Musician Alejandro Escovedo’s time at the Chelsea Hotel overlapped with Spungen’s murder; he and his band The Nuns lived there while they toured the East Coast between summer 1978 and fall 1979. “Chelsea Hotel ’78,” released on 2008’s Real Animal, is Escovedo’s decades-removed reflection on the unholy magic of the hotel and the hazy horror of Nancy’s death. “Once the Sid and Nancy incident played out, it became apparent that there was a need to anchor our lives in a way that I had never really considered before,” Escovedo told INDY Week in 2008. The song fades out with “So we all moved out / And we all moved on / And on and on.”

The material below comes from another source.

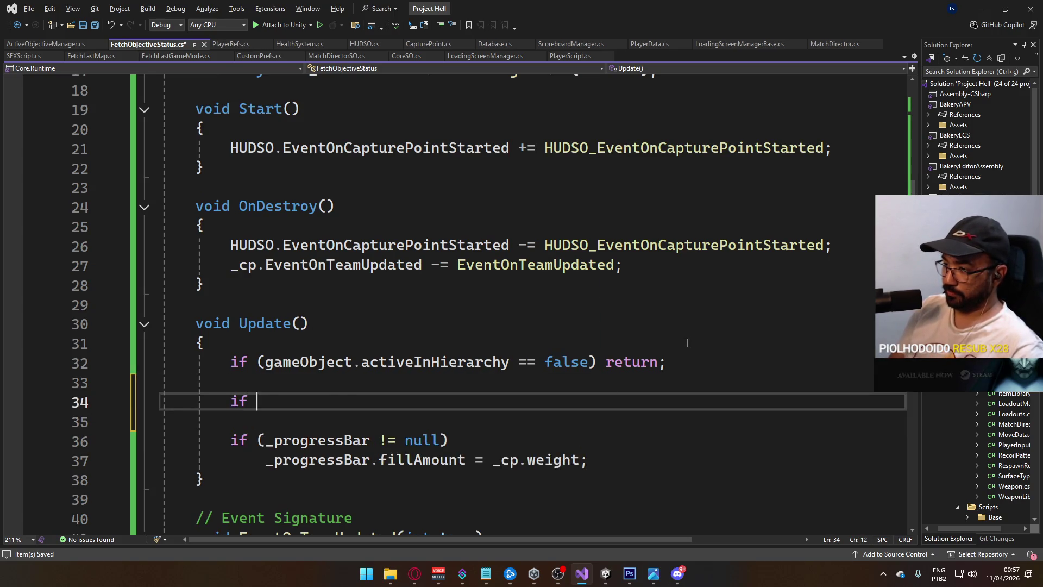
{"action": "type", "text": "(_cp !="}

“The Chelsea Hotel” by Graham Nash

Graham Nash also stayed at the hotel during his younger years and wrote about the place decades later. But his song “The Chelsea Hotel,” from 2002’s Songs for Survivors, is less a personal look-back than a study of the hotel as a mausoleum of dreams and an ongoing artists’ haven. He cites “Raymond … writing of poets and painters,” probably a reference to his friend Raymond Foye, a writer and longtime hotel resident.

“Chelsea Hotel” by Dan Bern

A stay at the Chelsea Hotel in the summer of 1997 and “a brand-new romance,” in Dan Bern’s words, inspired the song “Chelsea Hotel” off his 1998 album Smartie Mine. Bern told writer Ed Hamilton in 2005 that he chose the Chelsea “because it was 3 in the morning and the [G]ramercy had no rooms,” and one of the highlights of his time there was the nearby Krispy Kreme. Don’t be fooled by the insouciance: The song itself is practically a hymn to the building’s Dylan era. (Bob, not Thomas. Well, maybe both.)

“Chelsea Hotel” by Jesse Jo Stark

The Chelsea Hotel gets a 21st-century polished pop rock makeover in this track from Jesse Jo Stark’s 2018 EP Dandelion. (Stark is the daughter of the founders of fashion line Chrome Hearts—and also the goddaughter of Cher.)